Hyperliquid ETFs attract $160M as Bitcoin funds face $1B outflows
In brief
- 21Shares and Bitwise launched competing spot HYPE ETFs (THYP and BHYP) in May 2026
- Hyperliquid ETFs attracted nearly $160 million in net inflows within weeks
- Bitcoin ETFs saw over $1 billion in outflows during the same period
- Grayscale reportedly developing a Hyperliquid staking ETF as third competitor
ETF Launches and Early Inflows
21Shares listed THYP on May 12, with Bitwise's BHYP following around May 15. In their first week of trading, inflows ranged between $22 million and $54 million, depending on the fund. The momentum didn't slow. One Wednesday session produced a record single-day inflow of $25.5 million across the products.

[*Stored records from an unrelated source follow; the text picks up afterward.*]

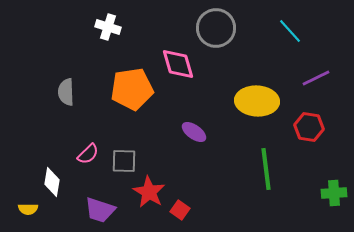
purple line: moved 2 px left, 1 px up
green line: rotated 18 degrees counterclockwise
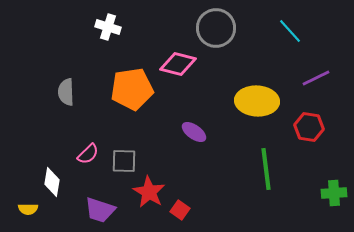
pink diamond: rotated 60 degrees counterclockwise
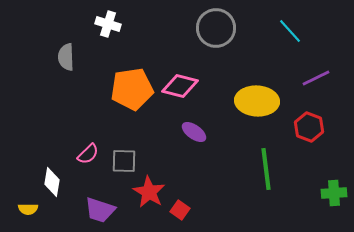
white cross: moved 3 px up
pink diamond: moved 2 px right, 22 px down
gray semicircle: moved 35 px up
red hexagon: rotated 12 degrees clockwise
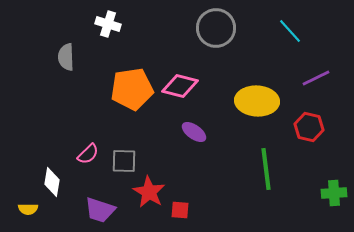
red hexagon: rotated 8 degrees counterclockwise
red square: rotated 30 degrees counterclockwise
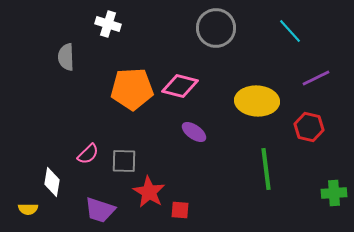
orange pentagon: rotated 6 degrees clockwise
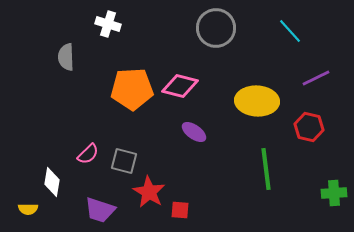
gray square: rotated 12 degrees clockwise
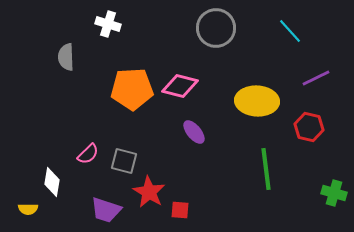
purple ellipse: rotated 15 degrees clockwise
green cross: rotated 20 degrees clockwise
purple trapezoid: moved 6 px right
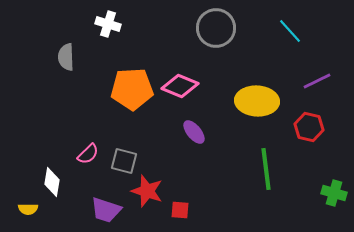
purple line: moved 1 px right, 3 px down
pink diamond: rotated 9 degrees clockwise
red star: moved 2 px left, 1 px up; rotated 12 degrees counterclockwise
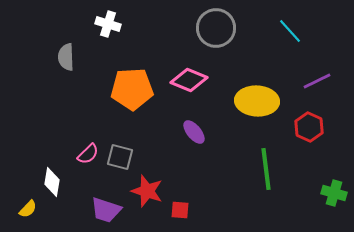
pink diamond: moved 9 px right, 6 px up
red hexagon: rotated 12 degrees clockwise
gray square: moved 4 px left, 4 px up
yellow semicircle: rotated 48 degrees counterclockwise
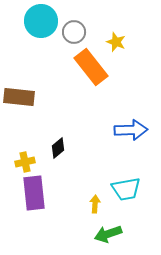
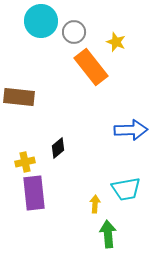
green arrow: rotated 104 degrees clockwise
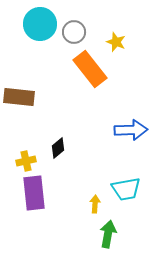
cyan circle: moved 1 px left, 3 px down
orange rectangle: moved 1 px left, 2 px down
yellow cross: moved 1 px right, 1 px up
green arrow: rotated 16 degrees clockwise
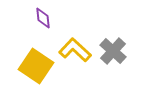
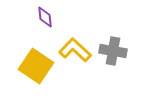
purple diamond: moved 2 px right, 1 px up
gray cross: rotated 32 degrees counterclockwise
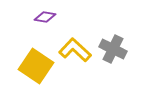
purple diamond: rotated 75 degrees counterclockwise
gray cross: moved 2 px up; rotated 16 degrees clockwise
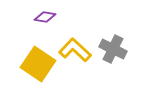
yellow square: moved 2 px right, 2 px up
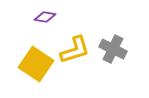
yellow L-shape: rotated 120 degrees clockwise
yellow square: moved 2 px left
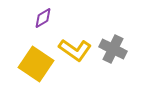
purple diamond: moved 2 px left, 1 px down; rotated 40 degrees counterclockwise
yellow L-shape: rotated 52 degrees clockwise
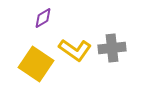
gray cross: moved 1 px left, 1 px up; rotated 32 degrees counterclockwise
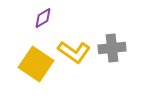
yellow L-shape: moved 1 px left, 2 px down
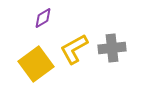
yellow L-shape: moved 3 px up; rotated 116 degrees clockwise
yellow square: rotated 20 degrees clockwise
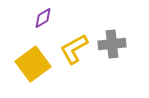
gray cross: moved 4 px up
yellow square: moved 3 px left
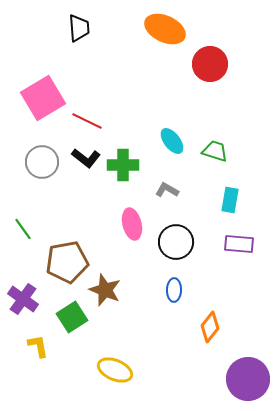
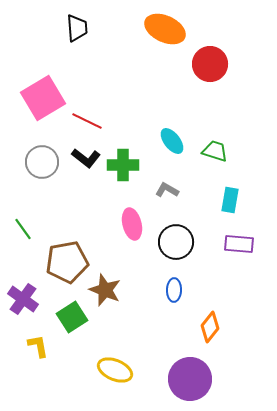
black trapezoid: moved 2 px left
purple circle: moved 58 px left
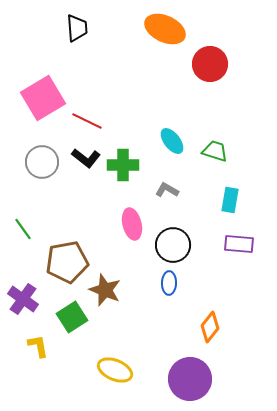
black circle: moved 3 px left, 3 px down
blue ellipse: moved 5 px left, 7 px up
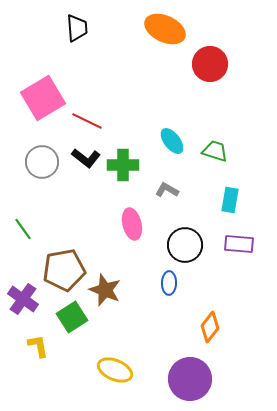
black circle: moved 12 px right
brown pentagon: moved 3 px left, 8 px down
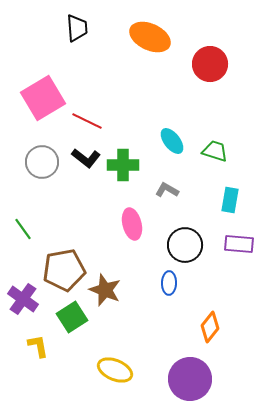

THYP charges 0.30% and BHYP comes in at 0.34%, with some initial fee waivers reported for early investors. Those waivers signal what's coming next.
Contrast with Bitcoin
The timing is striking. Bitcoin products alone saw more than $1 billion in outflows during a single week in the same period. While Bitcoin and Ether ETFs have faced headwinds, capital is flowing toward this smaller, newer token. That's not typical market behavior.
"Analysts have pointed to the inflows as evidence of genuine, organic interest rather than speculative froth." — Crypto Briefing
The appeal of 24/7 trading access through an ETF wrapper has also been cited as a factor. Hyperliquid's perpetual futures market runs around the clock. An ETF wrapper lets institutional investors access that exposure without managing custody or derivatives accounts.
The Grayscale Wildcard
Grayscale is reportedly moving toward launching its own Hyperliquid-linked product, potentially structured as a staking ETF. That would add a yield component that the existing spot products don't offer.
Three major issuers competing for flows into the same altcoin token would be unprecedented. The early fee waivers from 21Shares and Bitwise suggest they're already thinking about this.
Liquidity and Risk
Here's the catch. HYPE is a smaller-cap token with thinner liquidity in spot markets, which means the ETF itself could face tracking challenges during periods of high volatility. The inflows are real. The risk profile is also meaningfully different from holding Bitcoin or Ether through an ETF.
The story here isn't hype—it's capital rotation. Institutional money is moving, and the ETF wrapper is making it easier to move toward assets beyond the big two.